● PROBLEM TO SOLVE: Reproduce each line of the entries that carries "configuration".

————

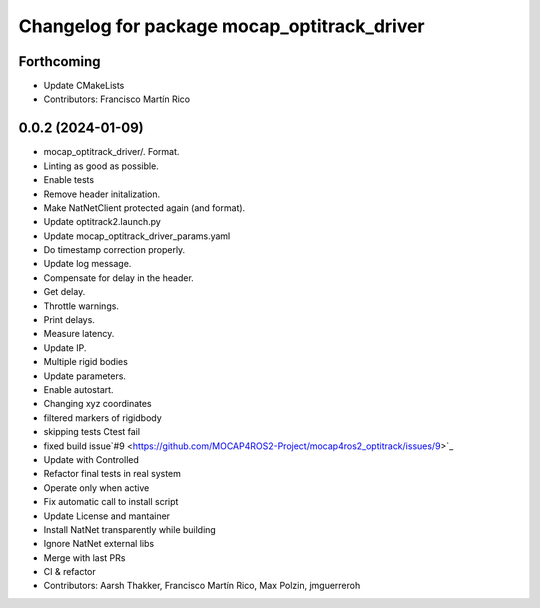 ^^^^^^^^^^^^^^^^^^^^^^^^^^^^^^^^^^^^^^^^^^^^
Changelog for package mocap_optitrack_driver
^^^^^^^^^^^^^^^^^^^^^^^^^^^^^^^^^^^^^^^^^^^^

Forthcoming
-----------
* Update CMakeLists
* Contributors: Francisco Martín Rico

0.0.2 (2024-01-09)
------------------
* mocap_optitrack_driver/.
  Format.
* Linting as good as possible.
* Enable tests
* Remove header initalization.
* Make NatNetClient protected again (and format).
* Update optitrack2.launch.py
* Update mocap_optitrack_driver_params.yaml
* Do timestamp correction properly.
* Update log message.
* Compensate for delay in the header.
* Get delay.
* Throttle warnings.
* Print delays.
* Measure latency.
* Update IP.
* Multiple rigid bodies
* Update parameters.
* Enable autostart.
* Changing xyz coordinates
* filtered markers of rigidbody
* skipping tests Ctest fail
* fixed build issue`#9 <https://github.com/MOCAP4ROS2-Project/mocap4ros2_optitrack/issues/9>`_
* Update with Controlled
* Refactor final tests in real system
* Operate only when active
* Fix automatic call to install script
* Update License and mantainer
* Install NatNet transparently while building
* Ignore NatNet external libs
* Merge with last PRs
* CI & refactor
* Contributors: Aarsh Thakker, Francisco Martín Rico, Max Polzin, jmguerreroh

————

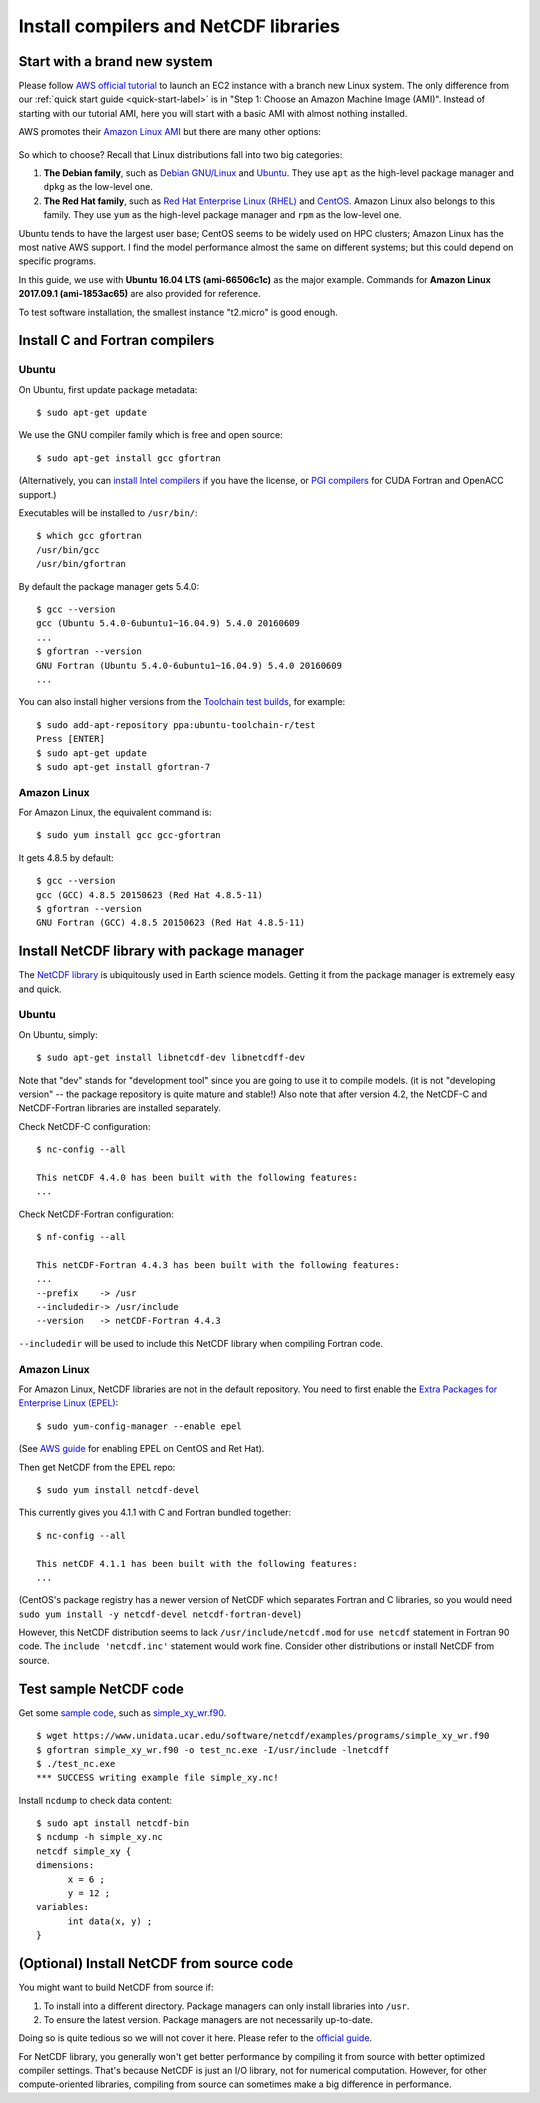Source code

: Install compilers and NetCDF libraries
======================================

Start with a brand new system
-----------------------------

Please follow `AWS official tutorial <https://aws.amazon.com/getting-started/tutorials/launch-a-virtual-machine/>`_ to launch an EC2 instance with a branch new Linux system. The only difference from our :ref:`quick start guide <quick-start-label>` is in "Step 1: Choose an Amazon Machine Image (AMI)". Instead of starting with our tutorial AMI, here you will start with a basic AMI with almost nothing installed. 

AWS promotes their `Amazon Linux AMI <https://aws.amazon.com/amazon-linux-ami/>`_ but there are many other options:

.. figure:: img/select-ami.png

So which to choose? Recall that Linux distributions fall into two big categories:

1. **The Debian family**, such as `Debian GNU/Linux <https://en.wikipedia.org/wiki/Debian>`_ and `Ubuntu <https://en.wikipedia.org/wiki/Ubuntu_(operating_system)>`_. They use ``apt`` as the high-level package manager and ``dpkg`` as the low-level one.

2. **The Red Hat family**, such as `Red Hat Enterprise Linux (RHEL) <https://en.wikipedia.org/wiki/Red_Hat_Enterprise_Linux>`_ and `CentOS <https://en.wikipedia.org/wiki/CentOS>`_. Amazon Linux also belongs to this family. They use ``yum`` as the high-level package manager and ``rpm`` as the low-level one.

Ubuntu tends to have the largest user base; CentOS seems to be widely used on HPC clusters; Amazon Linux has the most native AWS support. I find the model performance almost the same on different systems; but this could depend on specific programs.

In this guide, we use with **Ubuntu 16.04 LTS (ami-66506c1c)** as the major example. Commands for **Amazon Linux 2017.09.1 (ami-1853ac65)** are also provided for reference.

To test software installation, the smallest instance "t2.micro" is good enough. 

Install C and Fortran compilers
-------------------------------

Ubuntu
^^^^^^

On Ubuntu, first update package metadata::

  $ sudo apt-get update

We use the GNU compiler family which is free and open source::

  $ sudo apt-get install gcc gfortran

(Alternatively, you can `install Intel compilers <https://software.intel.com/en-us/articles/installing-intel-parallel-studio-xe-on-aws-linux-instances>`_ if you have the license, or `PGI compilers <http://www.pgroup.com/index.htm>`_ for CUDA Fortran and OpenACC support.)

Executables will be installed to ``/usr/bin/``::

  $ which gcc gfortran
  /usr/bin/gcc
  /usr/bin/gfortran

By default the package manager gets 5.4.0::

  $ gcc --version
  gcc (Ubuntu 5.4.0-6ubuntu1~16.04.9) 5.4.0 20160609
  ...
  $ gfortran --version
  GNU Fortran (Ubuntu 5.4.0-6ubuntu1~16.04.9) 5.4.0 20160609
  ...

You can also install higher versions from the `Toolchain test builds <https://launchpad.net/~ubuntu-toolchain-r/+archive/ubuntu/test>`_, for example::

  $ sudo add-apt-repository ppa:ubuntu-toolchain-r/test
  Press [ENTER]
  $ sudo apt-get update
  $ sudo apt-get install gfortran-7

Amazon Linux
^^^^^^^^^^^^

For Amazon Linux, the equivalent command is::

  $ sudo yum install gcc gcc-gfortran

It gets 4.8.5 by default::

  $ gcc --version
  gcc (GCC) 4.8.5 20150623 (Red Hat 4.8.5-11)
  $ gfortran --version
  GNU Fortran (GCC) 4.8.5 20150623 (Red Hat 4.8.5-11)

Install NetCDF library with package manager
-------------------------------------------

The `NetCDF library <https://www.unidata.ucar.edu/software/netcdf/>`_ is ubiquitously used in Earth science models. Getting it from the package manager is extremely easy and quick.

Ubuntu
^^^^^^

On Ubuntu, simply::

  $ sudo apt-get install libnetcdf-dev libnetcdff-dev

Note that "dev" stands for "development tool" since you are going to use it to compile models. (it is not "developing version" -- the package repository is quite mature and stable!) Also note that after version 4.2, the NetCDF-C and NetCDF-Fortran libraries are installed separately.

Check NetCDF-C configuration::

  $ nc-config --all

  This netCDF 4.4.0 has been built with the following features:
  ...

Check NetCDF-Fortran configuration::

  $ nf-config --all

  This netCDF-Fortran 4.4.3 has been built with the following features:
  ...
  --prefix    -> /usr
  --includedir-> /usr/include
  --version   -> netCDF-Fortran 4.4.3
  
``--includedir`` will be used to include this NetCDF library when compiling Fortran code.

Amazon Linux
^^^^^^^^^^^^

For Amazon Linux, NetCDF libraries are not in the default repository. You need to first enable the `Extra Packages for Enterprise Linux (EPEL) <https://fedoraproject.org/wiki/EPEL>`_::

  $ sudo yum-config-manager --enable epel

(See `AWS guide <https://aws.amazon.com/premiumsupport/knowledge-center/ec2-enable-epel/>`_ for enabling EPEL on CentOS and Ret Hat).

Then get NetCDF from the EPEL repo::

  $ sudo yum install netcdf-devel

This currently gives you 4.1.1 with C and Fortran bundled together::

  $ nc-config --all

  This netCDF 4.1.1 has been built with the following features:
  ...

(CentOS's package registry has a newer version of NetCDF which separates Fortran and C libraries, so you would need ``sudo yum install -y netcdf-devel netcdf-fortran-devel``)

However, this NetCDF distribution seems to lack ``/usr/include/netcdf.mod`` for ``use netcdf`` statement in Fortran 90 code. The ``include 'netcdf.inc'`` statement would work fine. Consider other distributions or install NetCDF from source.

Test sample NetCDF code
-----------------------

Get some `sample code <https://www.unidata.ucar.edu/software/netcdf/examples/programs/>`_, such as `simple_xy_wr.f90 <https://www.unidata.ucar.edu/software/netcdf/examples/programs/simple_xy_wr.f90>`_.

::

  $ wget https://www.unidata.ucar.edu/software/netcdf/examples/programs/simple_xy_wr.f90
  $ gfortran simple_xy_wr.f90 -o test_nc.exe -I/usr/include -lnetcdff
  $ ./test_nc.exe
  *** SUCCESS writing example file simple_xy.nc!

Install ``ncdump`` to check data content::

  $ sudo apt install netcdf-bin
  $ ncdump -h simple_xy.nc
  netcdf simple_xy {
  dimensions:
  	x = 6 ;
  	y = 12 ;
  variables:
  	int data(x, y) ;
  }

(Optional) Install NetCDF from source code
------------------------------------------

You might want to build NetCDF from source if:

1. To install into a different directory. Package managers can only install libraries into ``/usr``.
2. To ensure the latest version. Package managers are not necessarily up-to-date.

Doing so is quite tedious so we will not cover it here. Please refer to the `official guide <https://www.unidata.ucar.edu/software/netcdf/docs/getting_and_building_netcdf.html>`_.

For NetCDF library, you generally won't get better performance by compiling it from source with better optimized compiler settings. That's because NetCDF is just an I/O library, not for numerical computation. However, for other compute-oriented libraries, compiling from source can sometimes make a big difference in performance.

————

● PROBLEM SOLUTION:
Check NetCDF-C configuration::
Check NetCDF-Fortran configuration::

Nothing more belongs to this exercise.